_WORK TO BE COMPLETED_
From the entries, copy each line that includes "root".

_DATA LISTING_
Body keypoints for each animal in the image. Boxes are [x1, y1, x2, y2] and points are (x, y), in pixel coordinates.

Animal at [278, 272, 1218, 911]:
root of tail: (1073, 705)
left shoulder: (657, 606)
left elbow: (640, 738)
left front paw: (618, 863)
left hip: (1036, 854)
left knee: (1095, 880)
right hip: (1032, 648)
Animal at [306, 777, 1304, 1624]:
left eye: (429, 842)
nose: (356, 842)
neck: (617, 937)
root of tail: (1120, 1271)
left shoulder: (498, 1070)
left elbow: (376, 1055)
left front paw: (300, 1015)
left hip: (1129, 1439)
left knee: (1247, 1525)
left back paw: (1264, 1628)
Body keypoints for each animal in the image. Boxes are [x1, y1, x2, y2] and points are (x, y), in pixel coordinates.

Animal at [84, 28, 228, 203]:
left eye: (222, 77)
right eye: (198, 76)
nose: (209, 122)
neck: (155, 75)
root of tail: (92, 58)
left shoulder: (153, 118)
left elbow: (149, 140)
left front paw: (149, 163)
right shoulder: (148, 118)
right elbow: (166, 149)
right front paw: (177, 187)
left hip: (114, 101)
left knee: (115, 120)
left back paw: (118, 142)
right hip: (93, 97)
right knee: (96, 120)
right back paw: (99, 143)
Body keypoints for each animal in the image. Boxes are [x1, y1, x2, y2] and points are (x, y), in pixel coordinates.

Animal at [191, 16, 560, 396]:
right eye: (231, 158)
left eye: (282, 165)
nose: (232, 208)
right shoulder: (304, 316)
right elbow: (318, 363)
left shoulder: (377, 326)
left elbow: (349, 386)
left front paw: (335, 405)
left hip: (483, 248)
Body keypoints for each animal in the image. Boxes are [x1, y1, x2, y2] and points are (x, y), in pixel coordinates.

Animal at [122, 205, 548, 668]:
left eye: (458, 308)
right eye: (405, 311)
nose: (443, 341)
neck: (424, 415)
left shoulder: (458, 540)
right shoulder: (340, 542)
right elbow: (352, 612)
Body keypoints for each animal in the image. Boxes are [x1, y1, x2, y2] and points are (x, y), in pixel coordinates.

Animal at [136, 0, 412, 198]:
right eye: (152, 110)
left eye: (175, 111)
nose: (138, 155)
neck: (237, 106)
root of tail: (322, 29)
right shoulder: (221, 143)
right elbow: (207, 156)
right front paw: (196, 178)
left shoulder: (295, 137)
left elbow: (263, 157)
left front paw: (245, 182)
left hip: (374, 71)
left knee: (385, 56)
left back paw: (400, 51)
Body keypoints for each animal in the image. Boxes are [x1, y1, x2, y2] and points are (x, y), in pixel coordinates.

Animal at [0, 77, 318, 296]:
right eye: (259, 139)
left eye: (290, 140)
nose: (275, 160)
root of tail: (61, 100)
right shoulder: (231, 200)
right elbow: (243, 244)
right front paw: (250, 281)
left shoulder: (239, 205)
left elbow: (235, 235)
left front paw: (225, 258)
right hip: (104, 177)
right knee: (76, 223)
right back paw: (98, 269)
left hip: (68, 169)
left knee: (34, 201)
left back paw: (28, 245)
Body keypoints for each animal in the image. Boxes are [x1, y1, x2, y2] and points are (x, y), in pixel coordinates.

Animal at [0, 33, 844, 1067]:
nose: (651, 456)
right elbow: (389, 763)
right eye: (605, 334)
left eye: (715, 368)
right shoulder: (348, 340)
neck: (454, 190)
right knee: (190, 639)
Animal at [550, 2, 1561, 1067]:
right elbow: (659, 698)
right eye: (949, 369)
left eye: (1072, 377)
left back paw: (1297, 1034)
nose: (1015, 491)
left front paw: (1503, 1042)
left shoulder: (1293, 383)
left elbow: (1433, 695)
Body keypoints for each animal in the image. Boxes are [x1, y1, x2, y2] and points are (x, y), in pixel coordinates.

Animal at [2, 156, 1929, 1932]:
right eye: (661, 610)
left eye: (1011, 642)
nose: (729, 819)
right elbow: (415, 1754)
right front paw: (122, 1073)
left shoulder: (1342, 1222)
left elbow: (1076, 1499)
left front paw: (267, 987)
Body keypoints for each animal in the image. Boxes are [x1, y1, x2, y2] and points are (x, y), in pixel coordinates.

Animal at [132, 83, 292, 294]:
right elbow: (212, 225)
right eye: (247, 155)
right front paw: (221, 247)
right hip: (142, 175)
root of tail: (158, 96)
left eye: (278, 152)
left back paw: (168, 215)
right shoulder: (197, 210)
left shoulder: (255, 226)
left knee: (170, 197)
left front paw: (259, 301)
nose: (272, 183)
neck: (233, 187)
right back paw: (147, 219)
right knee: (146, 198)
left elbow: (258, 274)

_COMPLETED TASK_
root of tail: (1073, 705)
root of tail: (1120, 1271)
root of tail: (92, 58)
root of tail: (322, 29)
root of tail: (61, 100)
root of tail: (158, 96)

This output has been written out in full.